The Dublin Viking festival has just been celebrated, and it's on every year, so I guess the Vikings are being taken on board a bit more! I think it's a good thing. The Irish culture has absorbed loads of influences over the years, and I'm sure it will continue to do that for the foreseeable future!

Well, that's my two cents for the day. I'm off to work!

city deals!!

Apparently, City Deals have been around for a while, but I've only just heard of 'em, probably because I'm working so much these days that I haven't have much time to be on Facebook, which is where most people seem to have encountered them for the first time. Anyway, they're great!! I think it's not just a Dublin thing but, basically, you sign up and then every day you get sent the possibility to buy a thing or service super-cheap. I suppose the idea is so that you can try it and then go back.
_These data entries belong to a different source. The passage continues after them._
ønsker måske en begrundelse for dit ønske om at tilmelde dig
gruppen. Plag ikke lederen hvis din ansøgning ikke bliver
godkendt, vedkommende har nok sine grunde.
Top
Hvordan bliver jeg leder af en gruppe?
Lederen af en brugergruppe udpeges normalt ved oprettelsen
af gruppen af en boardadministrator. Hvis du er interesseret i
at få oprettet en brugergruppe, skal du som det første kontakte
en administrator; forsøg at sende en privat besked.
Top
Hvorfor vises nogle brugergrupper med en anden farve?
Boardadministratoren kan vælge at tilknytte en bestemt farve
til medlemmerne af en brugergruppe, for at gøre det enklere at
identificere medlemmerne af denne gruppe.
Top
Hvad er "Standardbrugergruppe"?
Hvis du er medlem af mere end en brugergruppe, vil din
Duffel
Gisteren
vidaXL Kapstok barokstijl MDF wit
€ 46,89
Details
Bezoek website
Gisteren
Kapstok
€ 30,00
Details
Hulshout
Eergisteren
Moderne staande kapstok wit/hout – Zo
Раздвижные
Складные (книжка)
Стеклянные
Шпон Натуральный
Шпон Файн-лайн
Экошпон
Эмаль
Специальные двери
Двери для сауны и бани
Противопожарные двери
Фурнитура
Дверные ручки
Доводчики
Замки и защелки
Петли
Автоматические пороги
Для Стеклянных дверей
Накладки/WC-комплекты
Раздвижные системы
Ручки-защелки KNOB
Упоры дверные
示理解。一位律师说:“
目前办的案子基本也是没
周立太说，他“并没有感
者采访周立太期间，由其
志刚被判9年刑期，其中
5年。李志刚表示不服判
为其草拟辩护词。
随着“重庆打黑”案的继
The latest one in my in-box is an invitation to a very cheap spray-tan, which isn't really my bag. What serious Bram Stoker fanatic would go bronzed when she could stay pallid and interesting? But there are lots of other things.  A friend of mine took me out to dinner at a restaurant called Darwin's, on Aungier Street. The decor is very professional, and also a bit odd; they have pictures of humans at various stages of evolution all over the walls. The food was amazing, though -- and I say this as someone with several months of restaurant work under her belt. My buddy paid for most of our meal with the vouches he brought on City Deal, making it nearly as cheap as going out for a kebab and chips. No that there's anything wrong with a kebab (au contraire) but sometimes it's nice to be a bit fancy for a change.

Anyways, flushed with the success of our night out, I think City Deal rocks and hope it lasts.